Well, hi there, world. I've known you for almost 25 years now, and I've still yet to understand anything you say. True, I spend most of my time ignoring you in favor of my own fantasy world, but that's not my fault. It's just that mine's better. Sorry to say.
In my fantasy world, I don't walk past the doorway to a store shut down for the night and see a homeless person sleeping there.
But let's be real, most of my fantasy world is about me. In my fantasy world, my emotions don't get the best of me. I'm not controlling or possessive even as I see how ridiculous I am. I am not needy. I am self-sufficient and independent. In my fantasy world, everyone loves me (except those I don't care about). In my fantasy world, I'm a writer, an actress, a singer, Mrs. Robert Pattinson, a tribute in the Hunger Games, a princess, immortal, Mrs. Jimmy Fallon, whatever I want.

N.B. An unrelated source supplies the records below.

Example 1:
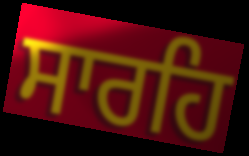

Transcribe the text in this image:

ਸਾਰਹਿ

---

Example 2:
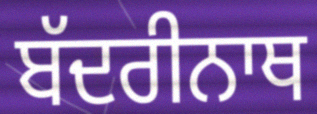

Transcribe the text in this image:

ਬੱਦਰੀਨਾਥ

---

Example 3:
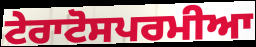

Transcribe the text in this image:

ਟੇਰਾਟੋਸਪਰਮੀਆ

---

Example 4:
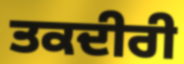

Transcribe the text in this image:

ਤਕਦੀਰੀ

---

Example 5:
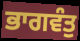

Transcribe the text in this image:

ਭਾਗਵੰਤੁ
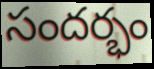
సందర్భం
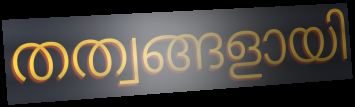
തത്വങ്ങളായി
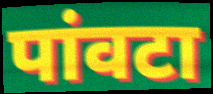
पांवटा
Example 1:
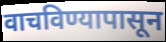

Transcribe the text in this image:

वाचविण्यापासून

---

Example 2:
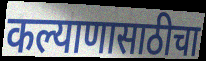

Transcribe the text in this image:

कल्याणासाठीचा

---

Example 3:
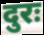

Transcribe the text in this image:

दुरः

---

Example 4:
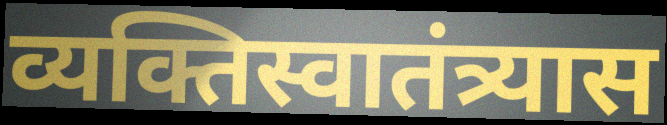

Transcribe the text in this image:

व्यक्तिस्वातंत्र्यास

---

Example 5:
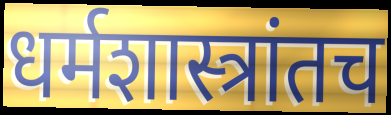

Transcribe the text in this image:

धर्मशास्त्रांतच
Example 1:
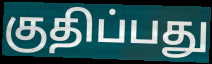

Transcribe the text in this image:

குதிப்பது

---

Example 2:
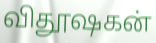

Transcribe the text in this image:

விதூஷகன்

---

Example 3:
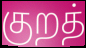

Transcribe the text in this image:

குறத்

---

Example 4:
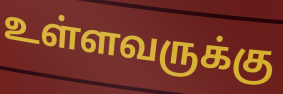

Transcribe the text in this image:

உள்ளவருக்கு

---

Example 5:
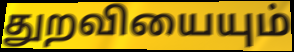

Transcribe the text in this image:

துறவியையும்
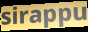
sirappu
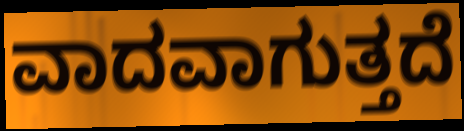
ವಾದವಾಗುತ್ತದೆ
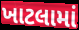
ખાટલામાં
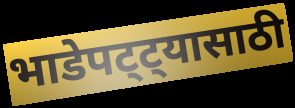
भाडेपट्ट्यासाठी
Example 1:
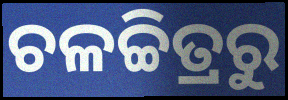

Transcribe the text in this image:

ଚଳଚ୍ଚିତ୍ରରୁ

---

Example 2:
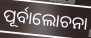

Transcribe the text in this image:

ପୂର୍ବାଲୋଚନା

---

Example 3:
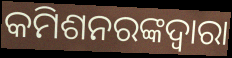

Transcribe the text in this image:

କମିଶନରଙ୍କଦ୍ୱାରା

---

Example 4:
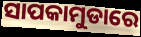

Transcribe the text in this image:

ସାପକାମୁଡାରେ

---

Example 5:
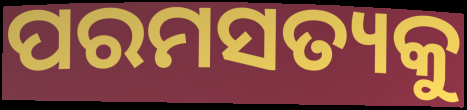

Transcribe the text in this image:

ପରମସତ୍ୟକୁ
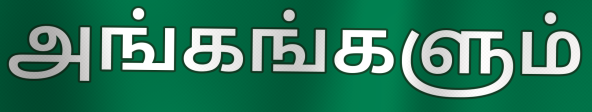
அங்கங்களும்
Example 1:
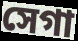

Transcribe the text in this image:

সেগা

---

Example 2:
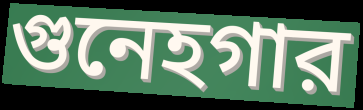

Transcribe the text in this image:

গুনেহগার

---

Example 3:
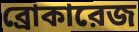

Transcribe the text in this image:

ব্রোকারেজ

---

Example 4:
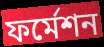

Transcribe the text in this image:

ফর্মেশন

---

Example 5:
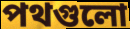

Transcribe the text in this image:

পথগুলো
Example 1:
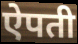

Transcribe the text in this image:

ऐपती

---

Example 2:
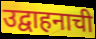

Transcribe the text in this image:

उद्वाहनाची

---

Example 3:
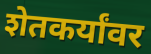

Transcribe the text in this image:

शेतकर्यांवर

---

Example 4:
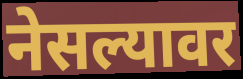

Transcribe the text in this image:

नेसल्यावर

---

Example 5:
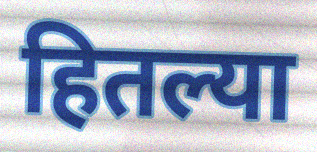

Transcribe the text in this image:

हितल्या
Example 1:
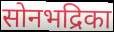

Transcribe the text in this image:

सोनभद्रिका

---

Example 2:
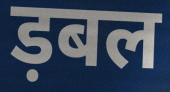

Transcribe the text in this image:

ड़बल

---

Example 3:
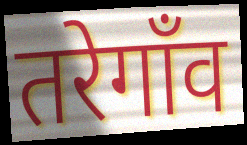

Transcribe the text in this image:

तरेगाँव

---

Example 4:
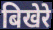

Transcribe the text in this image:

बिखेरे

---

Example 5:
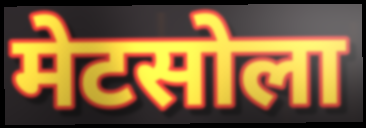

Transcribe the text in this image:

मेटसोला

But you, world, when you come upon me, it's like I'm standing in the shower, vulnerable, under ice cold water. My skin prickles up into bumps, my teeth chatter, I convulse uncontrollably as I realize just how harsh a realization it is that my fantasies will never be completely reconciled to you, to the rules of your system. The system of the world's natural order and the systems our societal ancestors have set up before us to hold us back, the ones we'll spend our whole life's working against, the ones that will kill us in the end.
And as we lie there, writhing from the pain of a life spent in a box someone else made for us, we'll wonder why we did it. And try our damnedest to convince ourselves it was worth it.